Frequently asked questions about the GEO glossary

What is GEO (Generative Engine Optimization)?

GEO (Generative Engine Optimization) is the discipline of optimising a brand's visibility inside the answers generated by AI engines such as ChatGPT, Perplexity, Gemini, Claude and Google AI Overviews. Where SEO targets the 10 blue links of a search results page, GEO targets the answer the engine writes for the user, measured by whether the brand is named, cited or linked.

How is GEO different from SEO?

SEO optimises pages to rank in the 10 blue links; GEO optimises pages to be cited inside generative answers.

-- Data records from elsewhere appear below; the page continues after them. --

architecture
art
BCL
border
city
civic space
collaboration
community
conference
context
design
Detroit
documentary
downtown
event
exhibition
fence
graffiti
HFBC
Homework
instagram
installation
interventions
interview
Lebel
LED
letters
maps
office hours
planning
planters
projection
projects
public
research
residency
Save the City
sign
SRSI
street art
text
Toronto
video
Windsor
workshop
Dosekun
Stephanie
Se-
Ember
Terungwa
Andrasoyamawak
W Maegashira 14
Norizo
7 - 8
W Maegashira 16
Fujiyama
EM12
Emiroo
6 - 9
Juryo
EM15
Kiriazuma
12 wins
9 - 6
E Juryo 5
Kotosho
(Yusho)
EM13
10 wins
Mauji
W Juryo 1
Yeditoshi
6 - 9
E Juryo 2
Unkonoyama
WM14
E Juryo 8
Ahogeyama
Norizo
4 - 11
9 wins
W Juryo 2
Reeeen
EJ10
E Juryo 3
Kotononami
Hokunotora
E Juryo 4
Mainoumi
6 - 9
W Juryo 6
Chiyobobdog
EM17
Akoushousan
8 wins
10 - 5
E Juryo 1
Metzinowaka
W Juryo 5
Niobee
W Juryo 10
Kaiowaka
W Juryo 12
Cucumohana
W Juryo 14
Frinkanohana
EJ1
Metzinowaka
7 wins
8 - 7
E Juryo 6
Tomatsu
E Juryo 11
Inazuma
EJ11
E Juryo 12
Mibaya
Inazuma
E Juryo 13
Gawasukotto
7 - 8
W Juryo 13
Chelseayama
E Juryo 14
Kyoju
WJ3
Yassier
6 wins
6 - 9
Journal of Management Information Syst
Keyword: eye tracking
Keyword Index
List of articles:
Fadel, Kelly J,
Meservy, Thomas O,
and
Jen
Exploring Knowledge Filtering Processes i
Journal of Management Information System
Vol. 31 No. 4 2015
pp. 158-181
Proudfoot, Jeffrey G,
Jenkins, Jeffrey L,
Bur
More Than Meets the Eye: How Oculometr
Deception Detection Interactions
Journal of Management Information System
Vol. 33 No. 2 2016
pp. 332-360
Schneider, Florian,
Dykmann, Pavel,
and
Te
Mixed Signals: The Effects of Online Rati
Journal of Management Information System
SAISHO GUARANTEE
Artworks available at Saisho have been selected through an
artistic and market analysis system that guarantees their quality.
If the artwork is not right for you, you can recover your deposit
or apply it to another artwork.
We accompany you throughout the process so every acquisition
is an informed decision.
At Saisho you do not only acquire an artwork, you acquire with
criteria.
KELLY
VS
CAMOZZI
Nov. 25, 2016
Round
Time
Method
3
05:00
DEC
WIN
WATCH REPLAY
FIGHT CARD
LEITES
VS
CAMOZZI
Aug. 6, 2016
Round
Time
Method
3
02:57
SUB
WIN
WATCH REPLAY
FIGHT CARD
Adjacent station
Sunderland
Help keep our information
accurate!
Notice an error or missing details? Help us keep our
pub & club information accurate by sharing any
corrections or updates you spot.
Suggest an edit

SEO measures clicks, rankings and CTR; GEO measures presence, citations and links inside ChatGPT, Perplexity, Gemini and AI Overviews. They are complementary disciplines, not substitutes — most GEOMOND clients run both in parallel.

How do you measure brand presence in ChatGPT, Perplexity and Gemini?

Through a Presence Index that runs the same prompt set on each engine and scores three dimensions: whether the brand appears (mention), whether it is cited as a source (citation) and whether the answer links back to the brand site (link). The result is a 0–10 score per engine and a weighted total, refreshed on a monthly cycle. See the Presence Index entry below for the full definition.

Why does schema.org matter for GEO?

Schema.org structured data (Article, FAQPage, BreadcrumbList, DefinedTerm, HowTo) is one of the strongest signals an AI engine uses to extract a verbatim claim from a page. A page with rich, valid JSON-LD is much more likely to be quoted as a source than the same content without schema, because the engine can locate the answer without parsing prose.